Important
We're excited you're checking out Hegel! Hegel is in beta, and we'd love for you to try it and report any feedback.
As part of our beta, we may make breaking changes if it makes Hegel a better property-based testing library. If that instability bothers you, please check back in a few months for a stable release!
See https://hegel.dev/compatibility for more details.
Hegel is a property-based testing library for Go. Hegel is based on Hypothesis, using the Hegel protocol.
To install: go get hegel.dev/go/hegel@latest.
Hegel for Go drives libhegel — the native Rust engine. At runtime hegel-go looks for libhegel.so (Linux), libhegel.dylib (macOS), or libhegel.dll (Windows) at $HEGEL_LIBHEGEL_PATH first, then in a sibling ../hegel-rust/target/release/ (and ../hegel-rust/target/debug/) checkout relative to your project root, and finally falls back to downloading the matching version from hegel-rust's GitHub releases on first use (cached under ~/.cache/hegel-go/libhegel/<version>/, SHA-256 verified). Set HEGEL_LIBHEGEL_NO_DOWNLOAD=1 to opt out of the download fallback.
Supported platforms (those with a published libhegel artifact): Linux amd64/arm64, macOS arm64 (Apple Silicon), and Windows amd64/arm64.
During development, build the library locally:
just build-libhegel # cargo build --release -p hegeltest-c in ../hegel-rust/
Here's a quick example of how to write a Hegel test:
package example_test
import (
"math"
"slices"
"testing"
"hegel.dev/go/hegel"
)
func mySort(ls []int) []int {
result := make([]int, len(ls))
copy(result, ls)
slices.Sort(result)
result = slices.Compact(result)
return result
}
func TestMatchesBuiltin(t *testing.T) {
hegel.Test(t, func(ht *hegel.T) {
slice1 := hegel.Draw(ht, hegel.Lists(hegel.Integers(math.MinInt, math.MaxInt)))
slice2 := mySort(slice1)
slices.Sort(slice1)
if !slices.Equal(slice1, slice2) {
ht.Fatalf("slices not equal: %v != %v", slice1, slice2)
}
})
}This test will fail when run with go test!

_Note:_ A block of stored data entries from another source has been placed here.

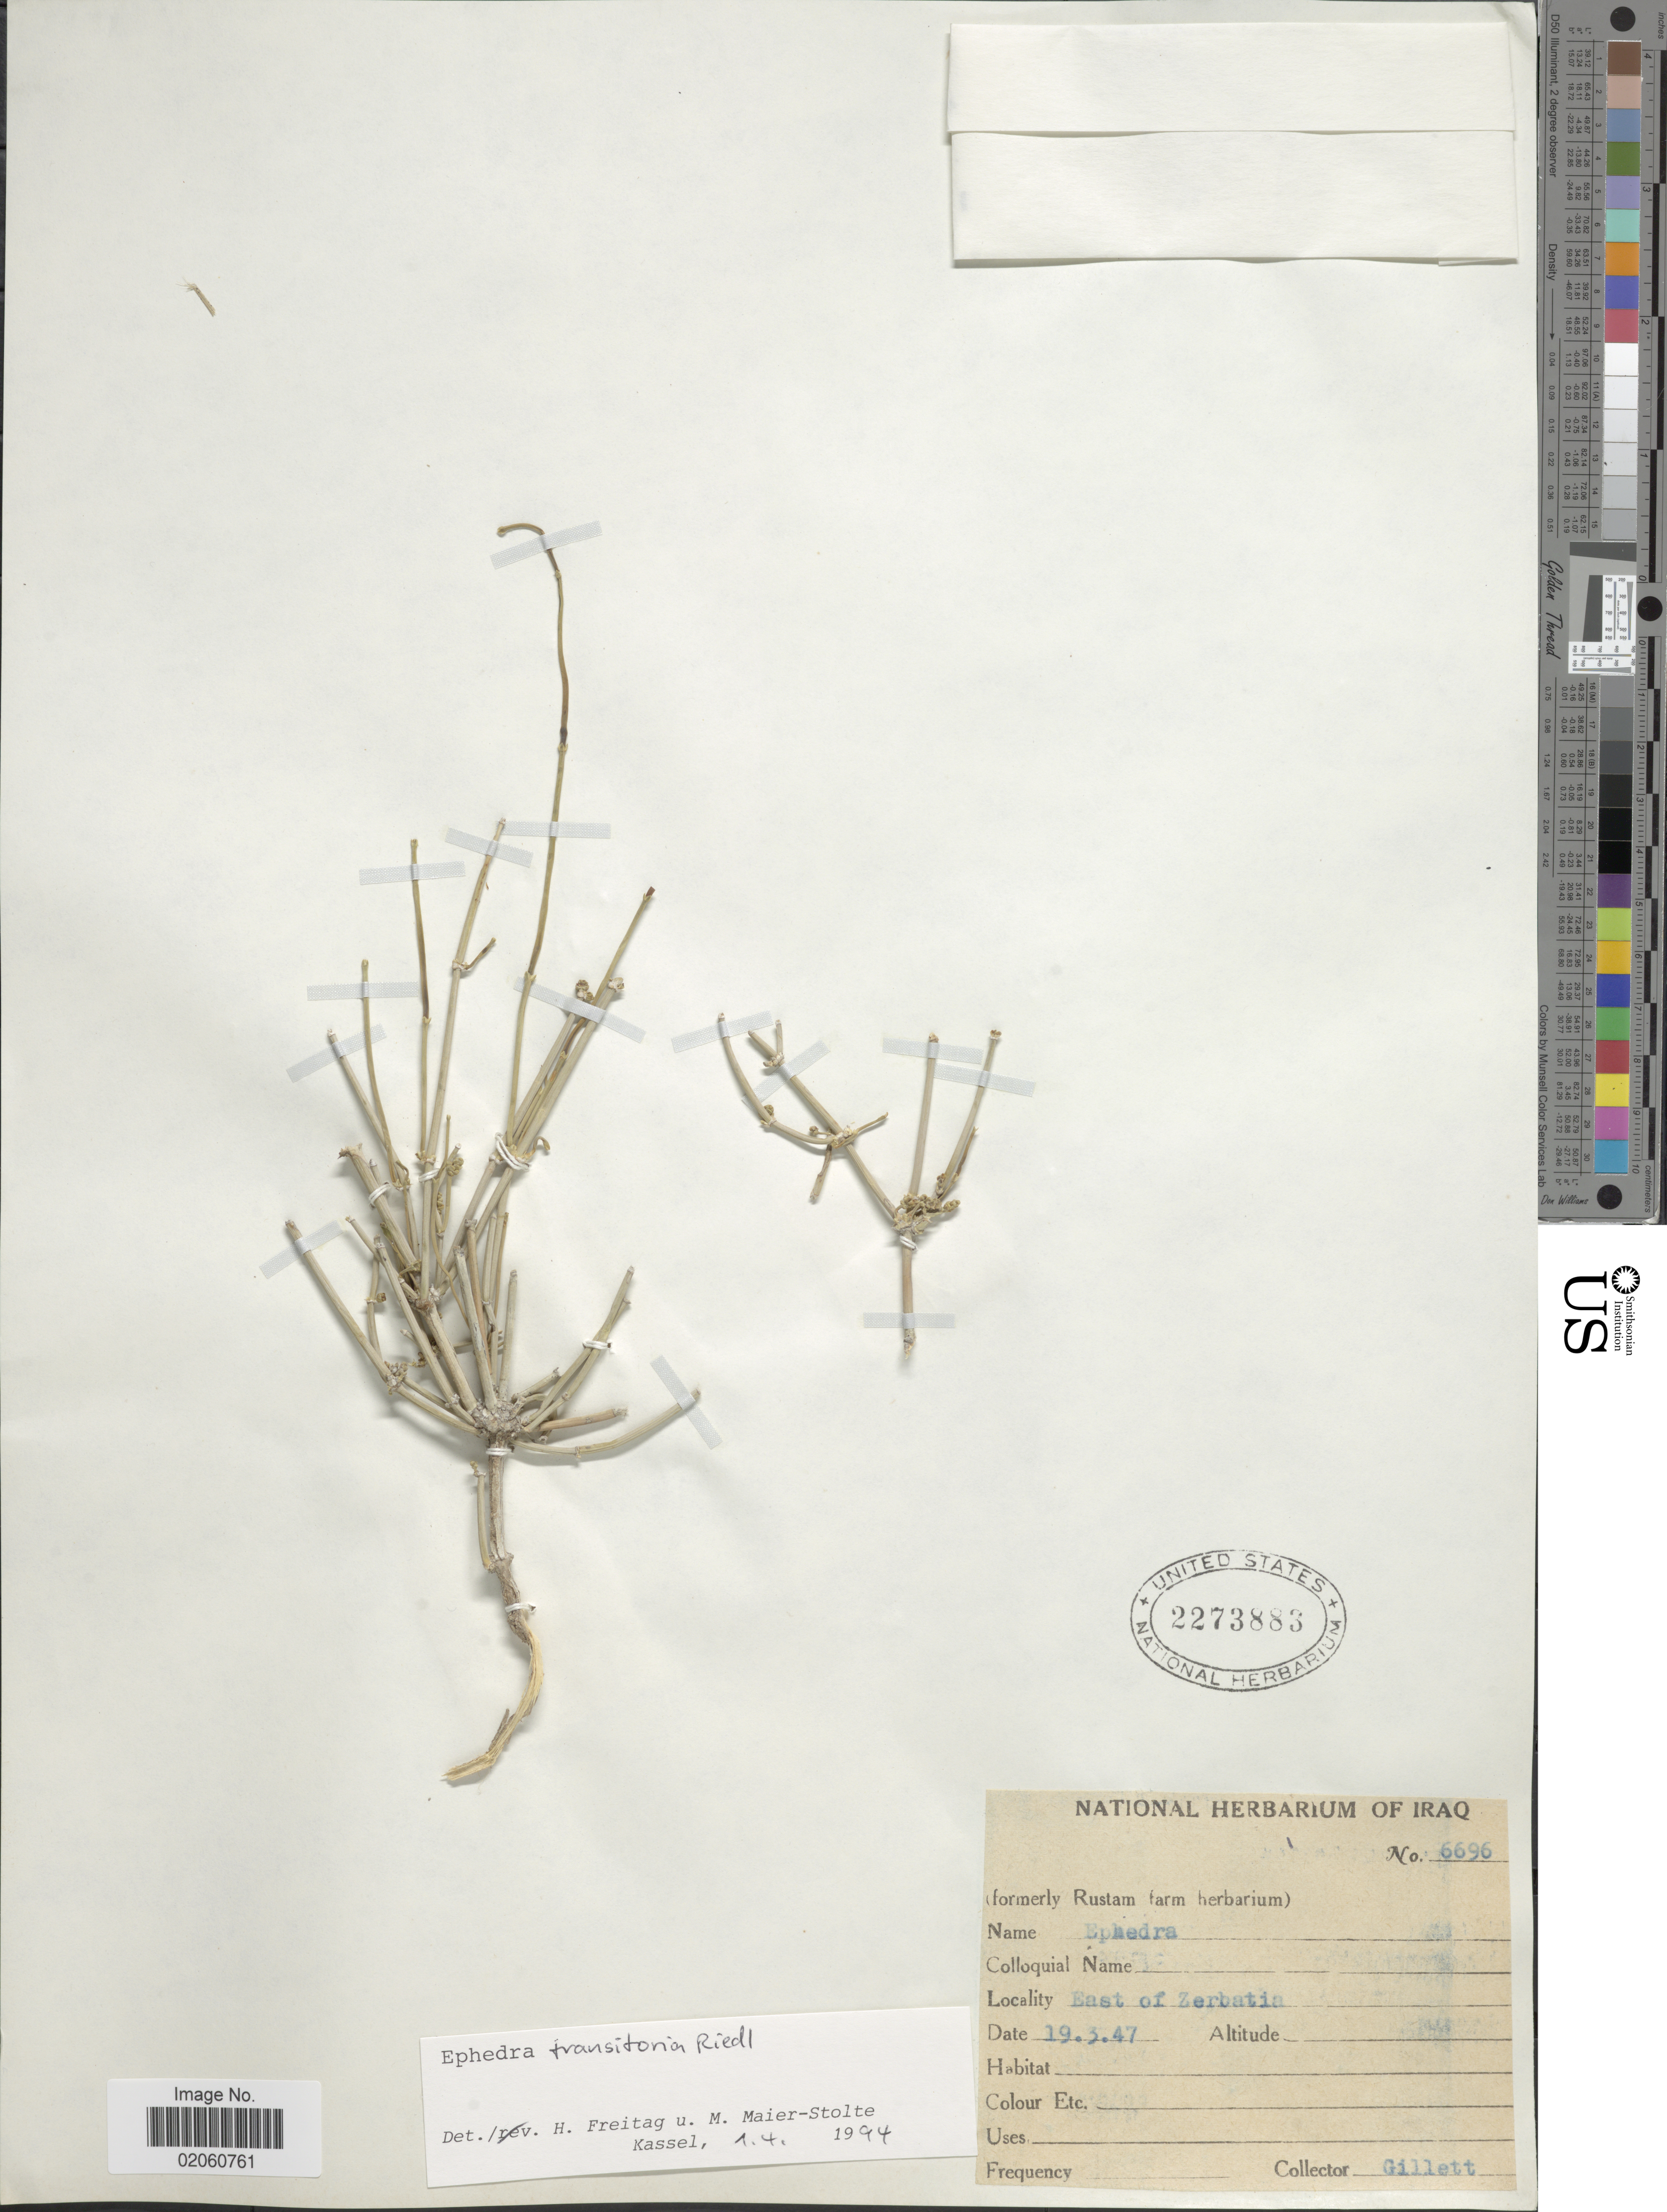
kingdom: Plantae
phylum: Tracheophyta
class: Gnetopsida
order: Ephedrales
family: Ephedraceae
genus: Ephedra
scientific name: Ephedra transitoria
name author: Riedl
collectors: Gillett, --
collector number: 6696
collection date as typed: Transcribed d/m/y: 19/3/47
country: Iraq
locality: East of Zerbatia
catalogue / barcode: US 2273883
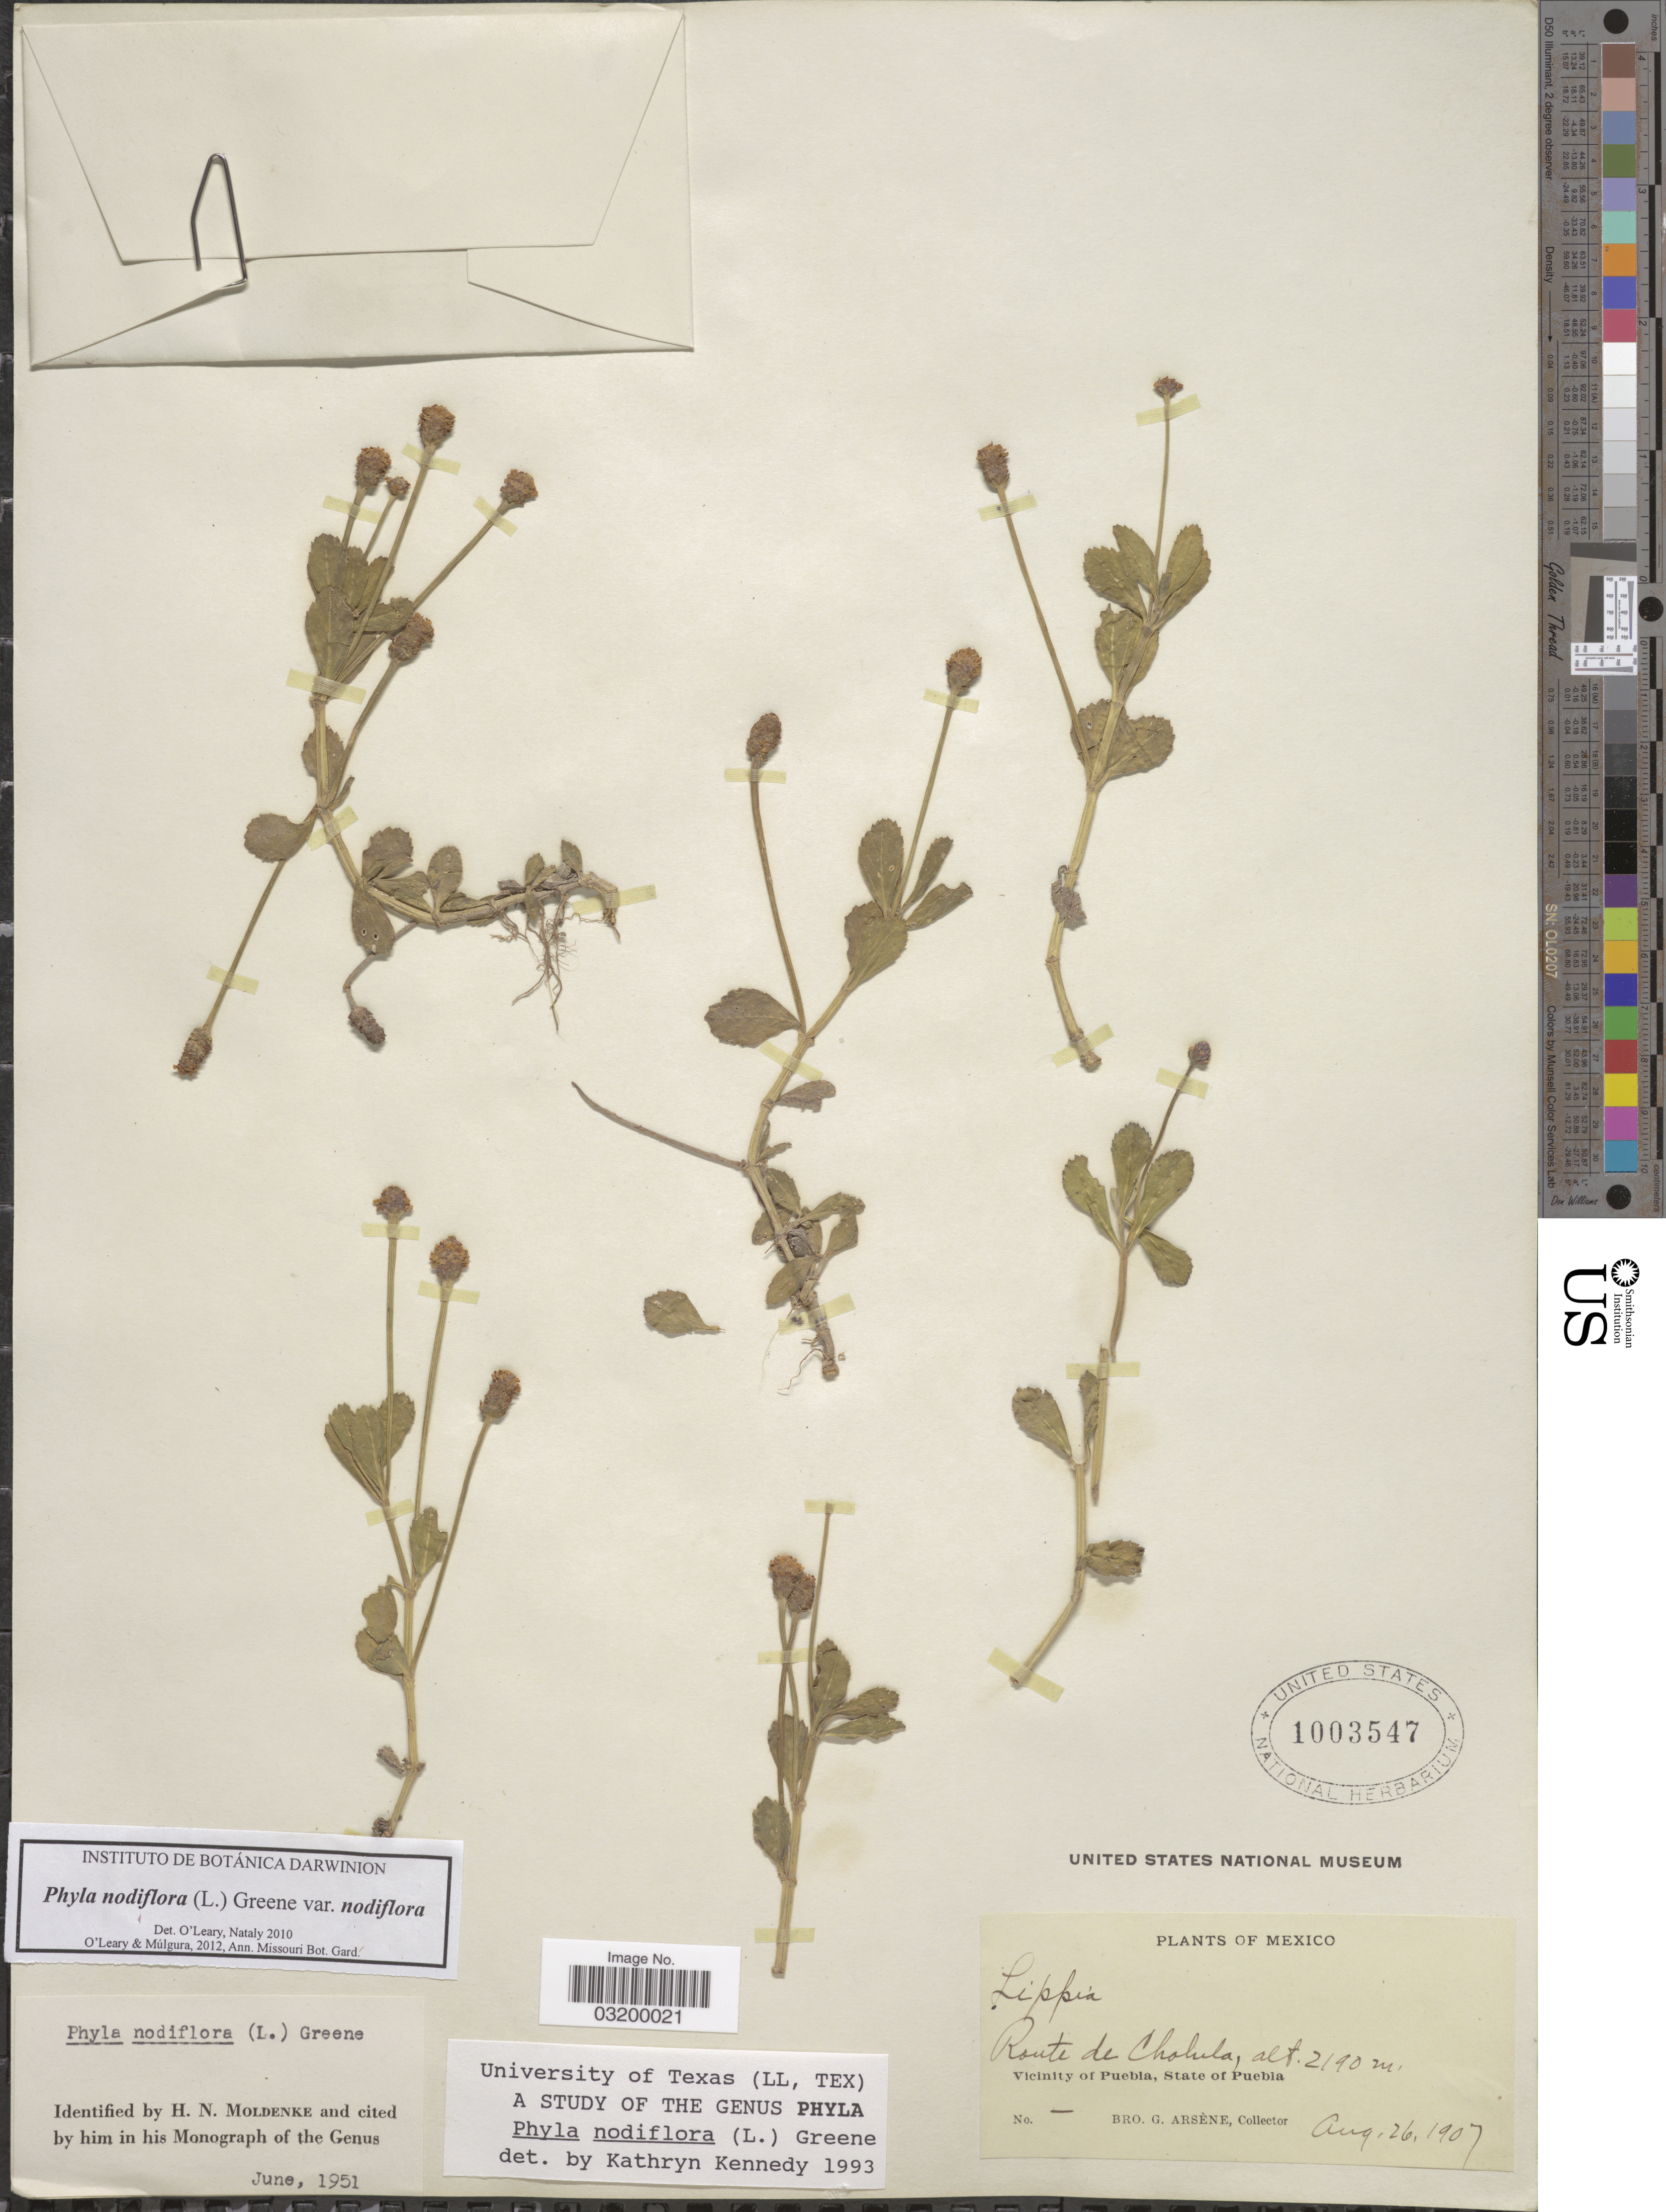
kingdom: Plantae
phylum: Tracheophyta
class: Magnoliopsida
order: Lamiales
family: Verbenaceae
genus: Phyla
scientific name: Phyla nodiflora var. nodiflora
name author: (L.) Greene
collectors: Bro. G. Arsène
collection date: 1907-08-26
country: Mexico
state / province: Puebla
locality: Route de Cholula. Vicinity of Puebla.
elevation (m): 2190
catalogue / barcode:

Hegel will produce a minimal failing test case for us:
example_test.go:46: slice1 := hegel.Draw(ht, hegel.Lists(hegel.Integers(math.MinInt, math.MaxInt))) = []int{0, 0}
example_test.go:50: slices not equal: [0 0] != [0]
Hegel reports the minimal example showing that our sort is incorrectly dropping duplicates. If we remove result = slices.Compact(result) from mySort(), this test will then pass (because it's just comparing the standard sort against itself).